Even Friedman admits that India's testing of nuclear weapons, which resulted in a downgrading of India's economy by Moody's Investment Service from 11 investment grade" to a "speculative" grade, was as much about respect for India as it was about the danger of nuclear weapons. A better understanding of other cultures is still a necessary ingredient for world peace, even if the world is integrated economically and culturally in ways that would have been unrecognizable in 1945. History and culture will continue to show up in the historical mirror in large countries like India and China and in smaller countries like Serbia, South Africa and Israel. The Olive Tree remains a strong countervailing force beneath the surface of globalization, even in countries trying to find the right size "golden straightjacket."

If so much control of world's future is in the hands of the "electronic herd," then local democracy and a sense of community (the olive tree) are in great danger. Friedman's material view of culture could discourage, not encourage, a sense of efficacy in local communities if the most influential individuals in the world care more about setting rules for investment than for civic virtue. Why bother getting involved in politics if these impersonal, non-elected forces have more power than elected officials at the local and national level? Friedman raises this question, in a rather cavalier and clever manner, in his fictitious account of Microsoft's purchase of the Federal Government of the United States, along with Bill Clinton's acceptance of a vicepresidency at Microsoft.

Others have raised questions about Friedman's belief that globalization is certain to raise the standard of living for every country if the governments throughout the world will play by the rules of the "electronic herd." For example, a recent report of the United Nations Development Program concluded that the rules of globalization need major changes to assist the 60 countries whose economies are worse off since 1980. This report points to the advantages of the United States and other wealthy industrial countries that hold 97 percent of all worldwide patents. An American needs to save one Month's salary to buy a computer. Compare this to a citizen of Bangladesh who must work for eight years to purchase the same hardware. There remain many people, both in the larger world and in the United States, who need help and a larger safety net than Friedman appears to advocate; indeed, what Friedman means by the necessary safety net to assist "the losers" is not altogether clear.

It is not that Friedman is insensitive to these issues and questions, but he does not give them the necessary analysis for the more fortunate beneficiaries of the new globalism to take seriously. Finally, has history really ended (originally suggested by Fukuyama), or begun anew, as Friedman argues in his introduction, "The World is only Ten Years Old"? While the globalization Friedman is describing is faster and different in nature due to technology and the increasing globalization of financial services, Ben Friedman, professor of Political Economy at Harvard, says that physical goods account for 71 percent of US exports and 84 percent of US imports." This sounds more like our traditional notions of international trade prior to the new globalization. Still, the Harvard Friedman agrees with Thomas Friedman that globalization of financial services and labor is increasingly dramatic, and their continuing expansion will depend on electronic communication. Economic growth of developing and developed countries will depend even more than in the 1990's on whether financial services continue to be saleable across the borders of nation states.

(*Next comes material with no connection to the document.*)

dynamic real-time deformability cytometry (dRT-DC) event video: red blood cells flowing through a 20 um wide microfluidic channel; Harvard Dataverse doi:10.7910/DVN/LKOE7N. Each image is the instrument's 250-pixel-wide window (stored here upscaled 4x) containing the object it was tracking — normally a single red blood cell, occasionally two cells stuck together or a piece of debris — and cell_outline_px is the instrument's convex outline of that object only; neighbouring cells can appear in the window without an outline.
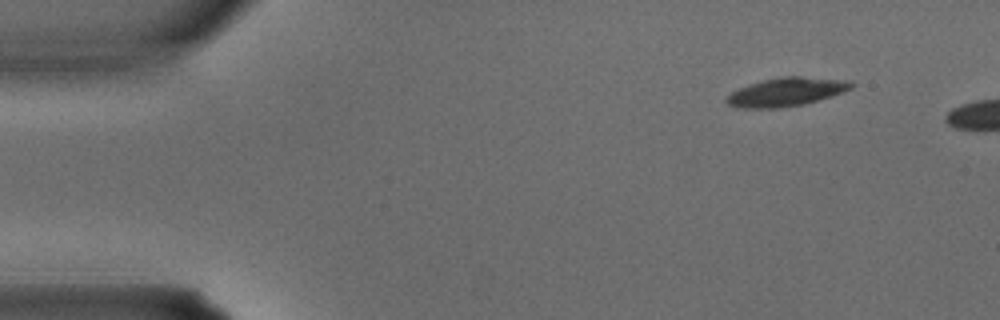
{"species": "common noctule bat (a hibernating species)", "species_latin": "Nyctalus noctula", "temperature_condition": "warm", "stored_images_in_passage": 2, "camera_frame_rate_fps": 3000, "um_per_image_px": 0.085, "animal": {"sex": "male", "body_mass_g": 15.6}, "frame": {"image": 1, "passage_image": 1, "time_ms": 0.0, "image_size_px": [1000, 320], "cell_outline_px": [[856, 84], [852, 88], [844, 92], [832, 96], [804, 104], [780, 108], [736, 108], [728, 104], [724, 100], [724, 96], [748, 84], [764, 80], [784, 76], [800, 76], [852, 80]], "centroid_in_image_um": [66.86, 7.81], "position_along_channel_um": 18.1, "area_um2": 21.04}}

Let us hope that Friedman is right that the new globalization about which he is so optimistic will increase individual freedom and prosperity. I am not so sure, but educators have a responsibility to help their students understand an uncertain global future.


Dennis Lubeck has served as the Director of the International Education Consortium, St. Louis, MO, since 1984. Lubeck has a Ph.D in history and taught 20 years in a diverse, inner-suburban high school before assuming his present position.